778P - Combined analysis of an RNA cell cycle progression (CCP) score for predicting prostate cancer death in two conservatively managed needle biopsy coh...

Date 27 September 2014
Event ESMO 2014
Session Poster Display session
Topics Prostate Cancer
Pathology/Molecular Biology
Translational Research
Basic Scientific Principles
Basic Principles in the Management and Treatment (of cancer)
Presenter Jack Cuzick
Citation Annals of Oncology (2014) 25 (suppl_4): iv255-iv279. 10.1093/annonc/mdu336
Authors J. Cuzick1, S. Stone2, G. Fisher1, B.V. North1, D. Berney3, L. Beltran3, D. Greenberg4, H. Moller5, J.E. Reid2, A. Gutin2, J. Lanchbury2, M. Brawer2, P. Scardino6
  • 1Centre For Cancer Prevention, Queen Mary University of London, EC1M 6BQ - London/GB
  • 2Genetics, Myriad, Salt Lake City/US
  • 3Molecular Oncology, Barts Cancer Institute, London/GB
  • 4Eastern Office, UKACR, Cambridge/GB
  • 5School Of Medicine, Cancer Research Division, King's College London, SE1 9RT - London/GB
  • 6Department Of Surgery, Memorial Sloan-Kettering Cancer Centre, New York/US



The natural history of prostate cancer is highly variable and difficult to predict accurately. Better markers are needed to guide management and avoid unnecessary treatment.

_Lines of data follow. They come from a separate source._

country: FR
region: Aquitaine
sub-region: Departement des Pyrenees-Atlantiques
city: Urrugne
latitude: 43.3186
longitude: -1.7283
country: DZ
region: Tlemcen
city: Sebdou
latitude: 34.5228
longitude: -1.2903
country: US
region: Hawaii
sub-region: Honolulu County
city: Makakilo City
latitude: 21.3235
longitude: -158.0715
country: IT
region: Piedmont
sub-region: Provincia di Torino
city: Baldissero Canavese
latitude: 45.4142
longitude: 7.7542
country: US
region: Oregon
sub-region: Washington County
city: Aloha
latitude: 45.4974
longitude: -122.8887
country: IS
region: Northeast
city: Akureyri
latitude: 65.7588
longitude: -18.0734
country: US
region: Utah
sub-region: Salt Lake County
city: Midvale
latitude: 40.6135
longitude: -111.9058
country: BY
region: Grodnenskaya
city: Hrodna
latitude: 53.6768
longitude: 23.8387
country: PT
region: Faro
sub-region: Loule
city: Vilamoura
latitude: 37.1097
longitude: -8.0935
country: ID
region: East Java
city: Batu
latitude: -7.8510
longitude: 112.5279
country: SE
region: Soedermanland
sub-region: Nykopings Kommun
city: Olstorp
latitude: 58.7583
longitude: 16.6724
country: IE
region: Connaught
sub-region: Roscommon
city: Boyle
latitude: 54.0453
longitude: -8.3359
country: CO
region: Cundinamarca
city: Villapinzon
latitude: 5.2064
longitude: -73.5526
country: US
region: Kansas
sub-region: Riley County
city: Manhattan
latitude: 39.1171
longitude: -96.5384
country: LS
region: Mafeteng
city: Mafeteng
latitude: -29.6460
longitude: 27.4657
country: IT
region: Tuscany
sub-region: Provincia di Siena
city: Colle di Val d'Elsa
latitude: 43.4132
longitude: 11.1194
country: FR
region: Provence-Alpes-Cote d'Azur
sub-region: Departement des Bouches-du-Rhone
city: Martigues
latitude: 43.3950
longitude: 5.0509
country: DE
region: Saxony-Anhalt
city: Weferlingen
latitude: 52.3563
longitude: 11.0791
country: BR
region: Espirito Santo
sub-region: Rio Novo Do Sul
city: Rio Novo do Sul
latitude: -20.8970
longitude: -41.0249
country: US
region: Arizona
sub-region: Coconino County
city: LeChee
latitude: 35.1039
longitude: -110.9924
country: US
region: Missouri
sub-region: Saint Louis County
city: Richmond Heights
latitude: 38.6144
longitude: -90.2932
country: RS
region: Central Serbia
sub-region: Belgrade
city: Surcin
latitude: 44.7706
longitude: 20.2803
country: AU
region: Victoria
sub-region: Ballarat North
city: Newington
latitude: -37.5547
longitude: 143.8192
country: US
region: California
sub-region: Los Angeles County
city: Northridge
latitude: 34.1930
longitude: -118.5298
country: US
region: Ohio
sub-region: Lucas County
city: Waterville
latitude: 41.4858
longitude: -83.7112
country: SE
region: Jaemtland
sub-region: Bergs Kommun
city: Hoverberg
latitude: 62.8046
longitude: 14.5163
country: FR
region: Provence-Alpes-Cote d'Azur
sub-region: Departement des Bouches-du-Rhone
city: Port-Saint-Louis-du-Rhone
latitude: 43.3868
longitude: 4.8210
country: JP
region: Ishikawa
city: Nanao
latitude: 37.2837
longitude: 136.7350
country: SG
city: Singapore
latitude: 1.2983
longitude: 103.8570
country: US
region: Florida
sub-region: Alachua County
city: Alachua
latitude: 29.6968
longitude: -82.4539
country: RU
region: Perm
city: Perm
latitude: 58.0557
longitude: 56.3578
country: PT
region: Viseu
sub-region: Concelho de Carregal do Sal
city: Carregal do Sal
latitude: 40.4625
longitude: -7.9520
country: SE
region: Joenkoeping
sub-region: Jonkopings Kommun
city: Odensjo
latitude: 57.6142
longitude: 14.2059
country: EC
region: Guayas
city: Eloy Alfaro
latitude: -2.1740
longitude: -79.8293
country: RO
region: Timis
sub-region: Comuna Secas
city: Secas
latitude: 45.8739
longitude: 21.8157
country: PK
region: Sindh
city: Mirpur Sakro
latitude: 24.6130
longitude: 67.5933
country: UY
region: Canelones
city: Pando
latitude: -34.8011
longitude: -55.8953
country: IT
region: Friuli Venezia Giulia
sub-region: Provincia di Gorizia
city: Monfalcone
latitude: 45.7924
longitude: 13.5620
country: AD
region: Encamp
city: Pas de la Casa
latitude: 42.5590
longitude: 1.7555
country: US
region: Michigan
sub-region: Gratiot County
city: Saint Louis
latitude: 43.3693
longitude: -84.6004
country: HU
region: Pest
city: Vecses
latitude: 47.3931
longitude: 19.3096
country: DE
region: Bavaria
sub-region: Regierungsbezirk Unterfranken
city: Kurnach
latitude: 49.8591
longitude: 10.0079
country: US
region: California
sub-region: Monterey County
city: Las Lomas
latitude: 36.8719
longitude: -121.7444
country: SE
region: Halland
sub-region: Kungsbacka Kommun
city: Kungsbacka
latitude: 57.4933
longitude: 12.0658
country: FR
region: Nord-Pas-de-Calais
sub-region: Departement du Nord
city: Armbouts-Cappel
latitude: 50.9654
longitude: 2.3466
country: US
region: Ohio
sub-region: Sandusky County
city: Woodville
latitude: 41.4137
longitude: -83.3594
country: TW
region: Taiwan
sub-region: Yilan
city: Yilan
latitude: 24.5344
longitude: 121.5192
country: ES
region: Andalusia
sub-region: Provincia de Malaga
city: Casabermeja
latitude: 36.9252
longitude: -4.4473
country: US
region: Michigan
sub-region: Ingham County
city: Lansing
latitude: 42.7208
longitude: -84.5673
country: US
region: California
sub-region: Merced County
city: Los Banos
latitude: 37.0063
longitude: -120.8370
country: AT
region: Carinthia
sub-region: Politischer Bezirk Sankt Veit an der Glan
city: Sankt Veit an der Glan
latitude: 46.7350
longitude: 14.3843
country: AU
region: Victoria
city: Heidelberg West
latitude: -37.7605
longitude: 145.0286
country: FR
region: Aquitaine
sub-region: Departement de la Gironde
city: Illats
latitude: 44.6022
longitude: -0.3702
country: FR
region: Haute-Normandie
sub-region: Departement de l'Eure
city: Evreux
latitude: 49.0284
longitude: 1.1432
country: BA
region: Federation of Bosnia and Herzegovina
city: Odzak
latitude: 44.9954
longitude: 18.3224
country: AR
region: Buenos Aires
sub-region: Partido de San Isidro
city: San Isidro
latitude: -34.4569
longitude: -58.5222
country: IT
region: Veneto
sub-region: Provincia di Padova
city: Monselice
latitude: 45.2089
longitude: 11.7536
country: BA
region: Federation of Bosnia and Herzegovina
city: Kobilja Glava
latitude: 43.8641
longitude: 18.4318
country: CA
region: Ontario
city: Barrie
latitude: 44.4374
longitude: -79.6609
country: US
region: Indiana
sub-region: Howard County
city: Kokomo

We evaluate the predictive value of a cell cycle progression (CCP) score and a pre-specified linear combination of this score with standard clinical variables (CAPRA) as a combined clinical risk (CCR) score, for predicting prostate cancer death in two retrospective cohorts of conservatively managed patients diagnosed by needle biopsy. The first cohort consisted of 180 men diagnosed between 1990-96 and the second consisted of 585 men diagnosed mostly from 1997-2003 giving a combined cohort of 765 men. The primary endpoint was prostate cancer death within 10 years of diagnosis. Clinical variables consisted of centrally reviewed Gleason score, baseline PSA, age, clinical stage, and extent of disease; these were combined into a single predefined risk assessment (CAPRA) score.


In univariate analyses, the hazard ratio (HR) for a one unit change in CCP was 2.05 (95% CI(1.76, 2.46), χ2 = 78.7, P < 10−19); for CAPRA it was 1.36 (95%CI(1.27, 1.47), χ2 =78.3, P < 10−19); and for the combined score it was 2.16 (95%CI (1.86, 2.5 ) χ2 = 118.5, P < 10−27). Thus the CCP score was of similar predictive value as CAPRA, but was largely independent of it ( &rgr; = 0.4) and added a substantial amount of information to the CAPRA score (HR = 1.8, Δχ2 = 44.5, P < 10−11). The predictive value of the CCP score was maintained for 10 years, and there was no significant interaction with other prognostic factors. No heterogeneity was seen between the two cohorts (p = 0.9).


The CCP score provides substantially more pre-treatment prognostic information than available from clinical variables and is useful for determining which patients can be safely managed by a conservative policy avoiding radical prostatectomy. In particular the combined score would have upgraded 18 patients with CAPRA ≤ 2 to have a higher risk, and downgraded 53 patients with CAPRA > 2 to have a low risk.


J. Cuzick: Prof Cuzick has been a member of speaker's buro for Myriad Genetics and his Institution received reserach funding from Myriad Genetics; S. Stone: Employee of Myriad genetics; G. Fisher, B.V. North, D. Berney and L. Beltran: Working for an Institution that has received research funding from Myriad Genetics

J.E. Reid and A. Gutin: Employee of Myriad Genetics;; J.S. Lanchbury and M. Brawer: Employed by Myriad genetics. All other authors have declared no conflicts of interest.